WHAT TO DO:
Using the records below, write out again exactly the lines that begin at the line containing "Membuat situs web" and end at the line containing "dan klien WebSocket.", and no other lines.

*** TASK INPUT ***

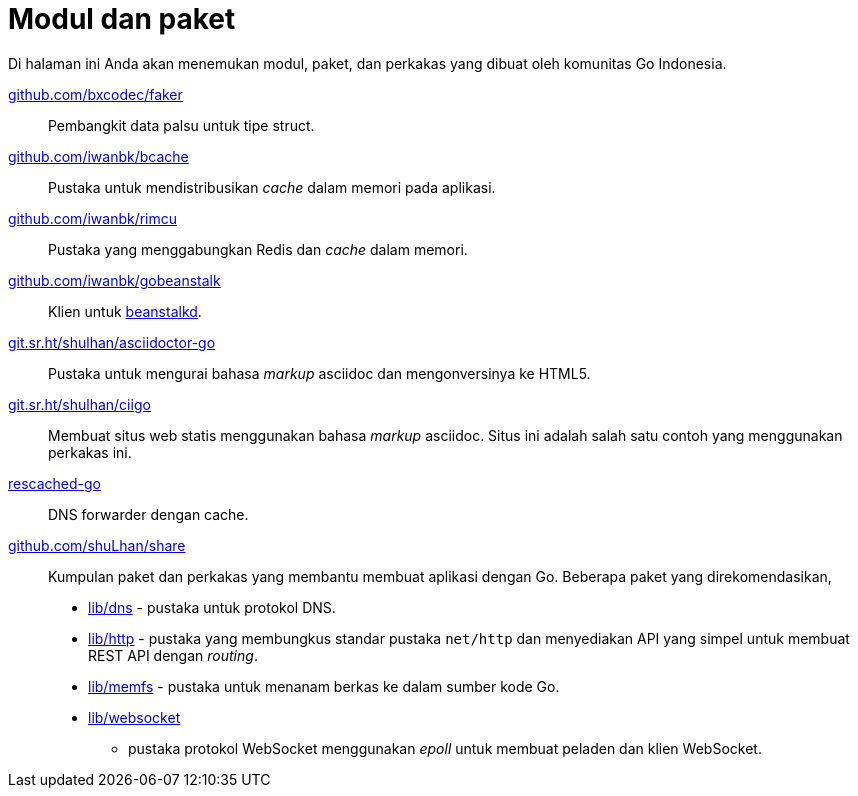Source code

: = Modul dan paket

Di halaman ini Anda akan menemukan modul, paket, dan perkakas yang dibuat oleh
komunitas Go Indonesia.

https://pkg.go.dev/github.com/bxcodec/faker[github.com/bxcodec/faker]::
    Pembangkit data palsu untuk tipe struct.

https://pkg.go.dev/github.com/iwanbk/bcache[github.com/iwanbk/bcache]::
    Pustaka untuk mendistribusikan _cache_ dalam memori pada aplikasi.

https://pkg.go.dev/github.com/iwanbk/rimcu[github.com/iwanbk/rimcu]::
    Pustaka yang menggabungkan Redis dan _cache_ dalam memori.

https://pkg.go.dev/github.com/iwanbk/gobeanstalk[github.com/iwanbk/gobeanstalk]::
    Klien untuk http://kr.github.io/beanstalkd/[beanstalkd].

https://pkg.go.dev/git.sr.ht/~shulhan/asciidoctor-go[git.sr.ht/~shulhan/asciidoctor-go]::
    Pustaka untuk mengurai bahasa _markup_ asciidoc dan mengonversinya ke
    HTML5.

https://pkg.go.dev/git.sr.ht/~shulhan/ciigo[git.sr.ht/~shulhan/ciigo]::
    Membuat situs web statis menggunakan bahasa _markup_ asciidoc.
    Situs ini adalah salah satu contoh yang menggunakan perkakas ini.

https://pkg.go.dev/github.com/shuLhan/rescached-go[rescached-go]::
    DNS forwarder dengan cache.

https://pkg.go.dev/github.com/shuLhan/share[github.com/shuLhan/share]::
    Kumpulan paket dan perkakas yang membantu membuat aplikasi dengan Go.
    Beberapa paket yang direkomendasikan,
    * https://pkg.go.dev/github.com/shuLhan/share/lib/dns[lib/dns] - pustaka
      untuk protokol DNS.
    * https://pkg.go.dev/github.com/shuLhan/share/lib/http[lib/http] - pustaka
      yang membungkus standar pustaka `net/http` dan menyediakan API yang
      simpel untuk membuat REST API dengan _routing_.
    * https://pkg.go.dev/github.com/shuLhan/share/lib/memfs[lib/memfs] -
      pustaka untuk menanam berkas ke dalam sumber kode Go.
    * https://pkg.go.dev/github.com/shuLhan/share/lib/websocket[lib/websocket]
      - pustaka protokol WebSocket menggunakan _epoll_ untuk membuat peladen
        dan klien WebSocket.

*** End of TASK INPUT ***
*** TASK INPUT ***

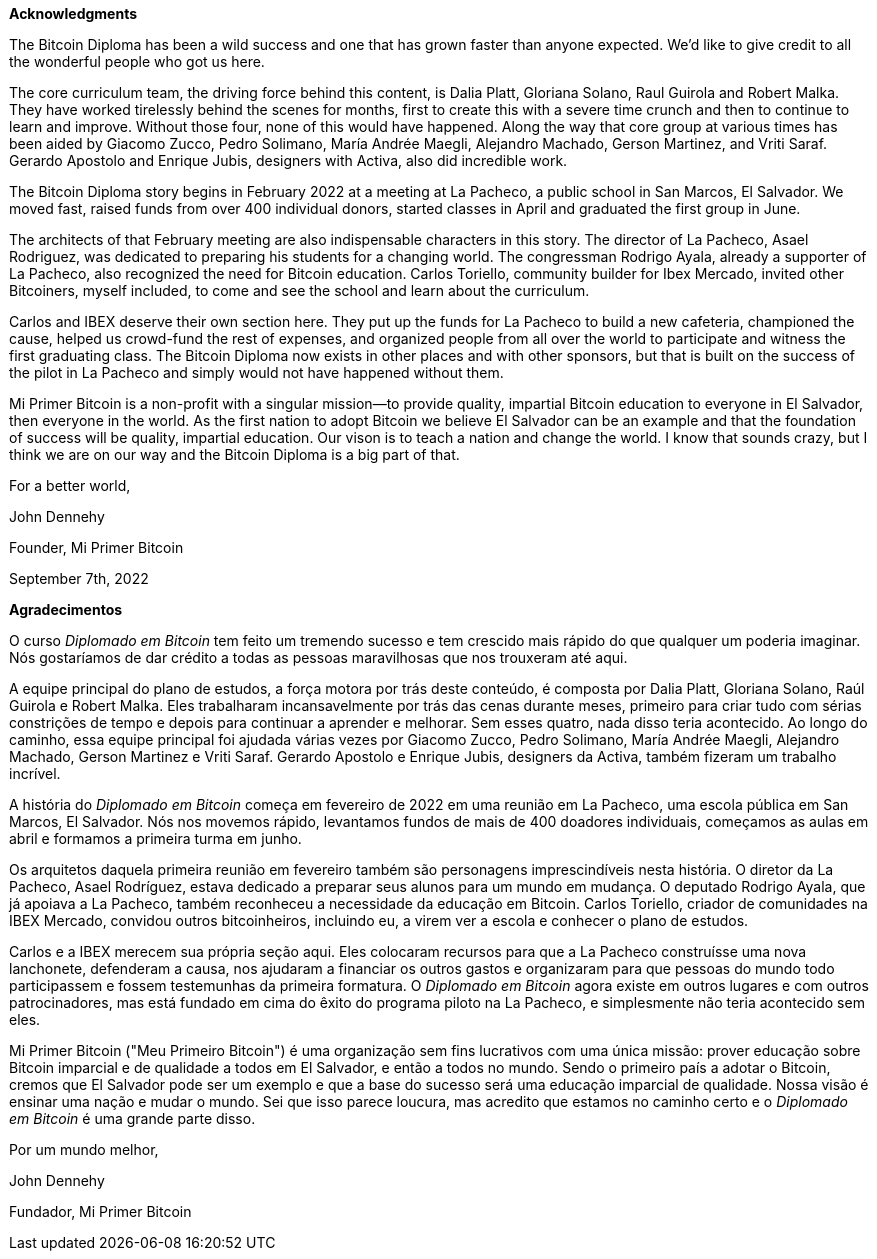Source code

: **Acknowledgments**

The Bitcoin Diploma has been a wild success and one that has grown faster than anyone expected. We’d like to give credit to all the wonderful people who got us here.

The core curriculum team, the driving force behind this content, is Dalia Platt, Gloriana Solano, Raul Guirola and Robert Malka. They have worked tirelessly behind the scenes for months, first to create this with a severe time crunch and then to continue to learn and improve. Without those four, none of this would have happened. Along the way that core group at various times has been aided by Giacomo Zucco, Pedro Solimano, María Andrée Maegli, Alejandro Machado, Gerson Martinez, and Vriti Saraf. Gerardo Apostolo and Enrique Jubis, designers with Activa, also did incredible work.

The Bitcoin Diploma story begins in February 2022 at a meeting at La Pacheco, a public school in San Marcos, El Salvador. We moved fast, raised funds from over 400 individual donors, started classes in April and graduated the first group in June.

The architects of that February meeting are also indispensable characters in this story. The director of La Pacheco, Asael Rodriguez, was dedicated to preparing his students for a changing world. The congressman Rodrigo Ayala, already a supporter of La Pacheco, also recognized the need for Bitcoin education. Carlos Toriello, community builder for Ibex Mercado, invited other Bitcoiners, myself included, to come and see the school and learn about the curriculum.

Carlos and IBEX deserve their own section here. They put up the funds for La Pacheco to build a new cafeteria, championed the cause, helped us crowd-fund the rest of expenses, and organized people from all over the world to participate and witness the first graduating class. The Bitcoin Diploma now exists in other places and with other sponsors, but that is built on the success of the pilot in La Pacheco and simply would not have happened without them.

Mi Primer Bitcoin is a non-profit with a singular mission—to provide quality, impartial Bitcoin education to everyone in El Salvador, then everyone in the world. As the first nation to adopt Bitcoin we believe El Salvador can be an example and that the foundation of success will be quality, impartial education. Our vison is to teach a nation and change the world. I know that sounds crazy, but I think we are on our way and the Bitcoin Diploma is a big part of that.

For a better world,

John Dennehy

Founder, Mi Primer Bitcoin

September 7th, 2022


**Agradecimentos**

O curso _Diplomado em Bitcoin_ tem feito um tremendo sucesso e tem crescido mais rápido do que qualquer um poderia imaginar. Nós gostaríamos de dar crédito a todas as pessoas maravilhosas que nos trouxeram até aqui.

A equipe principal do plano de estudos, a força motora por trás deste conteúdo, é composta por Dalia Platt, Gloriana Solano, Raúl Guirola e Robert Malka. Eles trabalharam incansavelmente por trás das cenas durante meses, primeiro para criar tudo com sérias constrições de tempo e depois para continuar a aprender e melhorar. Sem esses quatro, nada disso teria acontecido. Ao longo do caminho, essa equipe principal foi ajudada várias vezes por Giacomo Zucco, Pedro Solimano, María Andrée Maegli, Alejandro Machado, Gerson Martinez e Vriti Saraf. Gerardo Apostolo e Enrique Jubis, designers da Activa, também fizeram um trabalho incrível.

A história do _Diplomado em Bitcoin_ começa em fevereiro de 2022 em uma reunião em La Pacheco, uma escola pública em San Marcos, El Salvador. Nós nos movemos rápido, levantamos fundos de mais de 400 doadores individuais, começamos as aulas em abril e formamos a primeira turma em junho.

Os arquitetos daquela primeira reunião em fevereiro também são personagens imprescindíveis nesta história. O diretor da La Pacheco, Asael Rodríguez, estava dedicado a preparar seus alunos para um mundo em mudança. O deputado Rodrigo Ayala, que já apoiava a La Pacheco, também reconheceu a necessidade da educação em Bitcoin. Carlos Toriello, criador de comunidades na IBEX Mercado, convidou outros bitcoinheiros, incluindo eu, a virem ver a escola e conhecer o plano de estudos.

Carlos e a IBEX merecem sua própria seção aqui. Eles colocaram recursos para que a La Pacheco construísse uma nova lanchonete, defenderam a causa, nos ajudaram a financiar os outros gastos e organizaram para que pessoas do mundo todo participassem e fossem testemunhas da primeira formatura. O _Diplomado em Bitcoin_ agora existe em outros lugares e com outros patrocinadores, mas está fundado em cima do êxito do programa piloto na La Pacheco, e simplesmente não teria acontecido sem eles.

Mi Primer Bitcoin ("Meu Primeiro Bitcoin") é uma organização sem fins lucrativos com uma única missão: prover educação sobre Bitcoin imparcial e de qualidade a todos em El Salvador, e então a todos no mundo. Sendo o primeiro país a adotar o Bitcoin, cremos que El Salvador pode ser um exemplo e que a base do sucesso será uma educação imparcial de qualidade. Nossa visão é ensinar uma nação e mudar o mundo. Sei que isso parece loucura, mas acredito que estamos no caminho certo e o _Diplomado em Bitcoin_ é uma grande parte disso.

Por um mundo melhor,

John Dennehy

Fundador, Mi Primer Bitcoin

*** End of TASK INPUT ***

TASK ANSWER:
    Membuat situs web statis menggunakan bahasa _markup_ asciidoc.
    Situs ini adalah salah satu contoh yang menggunakan perkakas ini.

https://pkg.go.dev/github.com/shuLhan/rescached-go[rescached-go]::
    DNS forwarder dengan cache.

https://pkg.go.dev/github.com/shuLhan/share[github.com/shuLhan/share]::
    Kumpulan paket dan perkakas yang membantu membuat aplikasi dengan Go.
    Beberapa paket yang direkomendasikan,
    * https://pkg.go.dev/github.com/shuLhan/share/lib/dns[lib/dns] - pustaka
      untuk protokol DNS.
    * https://pkg.go.dev/github.com/shuLhan/share/lib/http[lib/http] - pustaka
      yang membungkus standar pustaka `net/http` dan menyediakan API yang
      simpel untuk membuat REST API dengan _routing_.
    * https://pkg.go.dev/github.com/shuLhan/share/lib/memfs[lib/memfs] -
      pustaka untuk menanam berkas ke dalam sumber kode Go.
    * https://pkg.go.dev/github.com/shuLhan/share/lib/websocket[lib/websocket]
      - pustaka protokol WebSocket menggunakan _epoll_ untuk membuat peladen
        dan klien WebSocket.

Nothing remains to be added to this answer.